### INFORMATION SUPPLIED
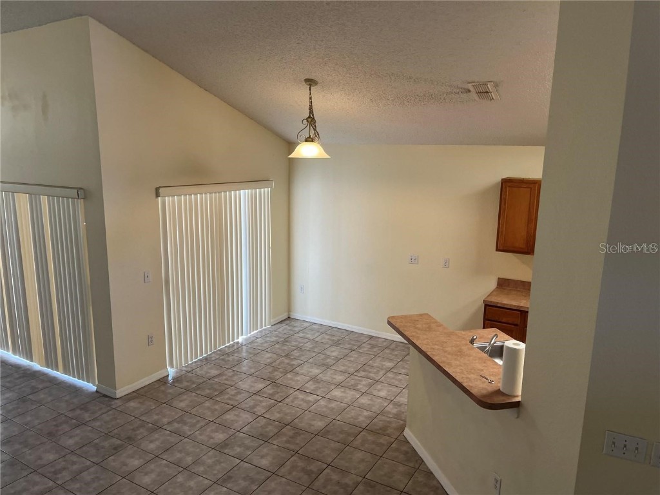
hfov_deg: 67.3
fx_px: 496
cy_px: 248
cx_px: 330
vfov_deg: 53.1
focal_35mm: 26
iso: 125
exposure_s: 1/120
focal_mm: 5.1
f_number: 1.6
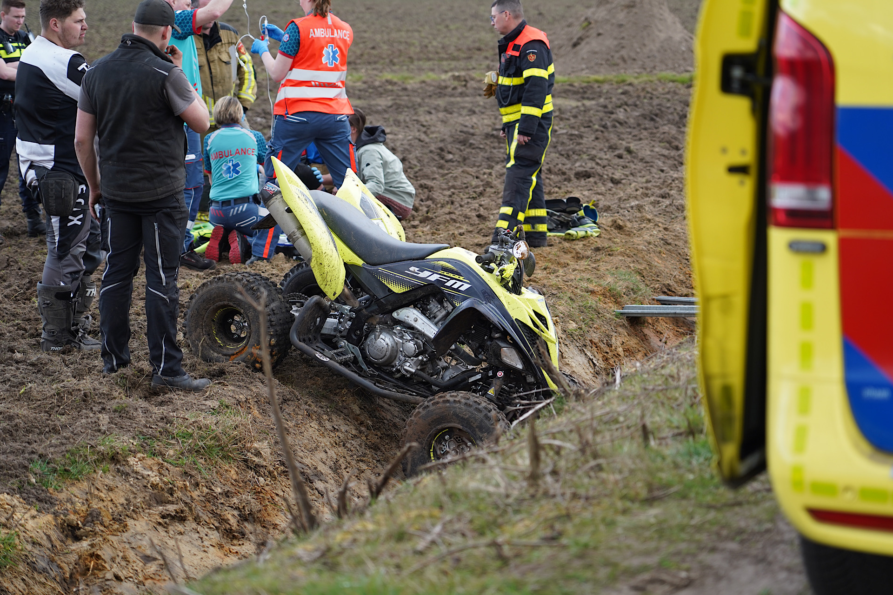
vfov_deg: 13.0
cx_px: 446
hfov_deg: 19.5
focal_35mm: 105
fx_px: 2604
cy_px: 298
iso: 250
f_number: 4
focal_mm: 105
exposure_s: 1/160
######
Each line from the one containing "f_number: 1.6" through the last line of the listing must be copied exactly, and the pictures must not be.

f_number: 1.6
vfov_deg: 13.0
cx_px: 446
hfov_deg: 19.5
focal_35mm: 105
fx_px: 2604
cy_px: 298
iso: 250
f_number: 4
focal_mm: 105
exposure_s: 1/160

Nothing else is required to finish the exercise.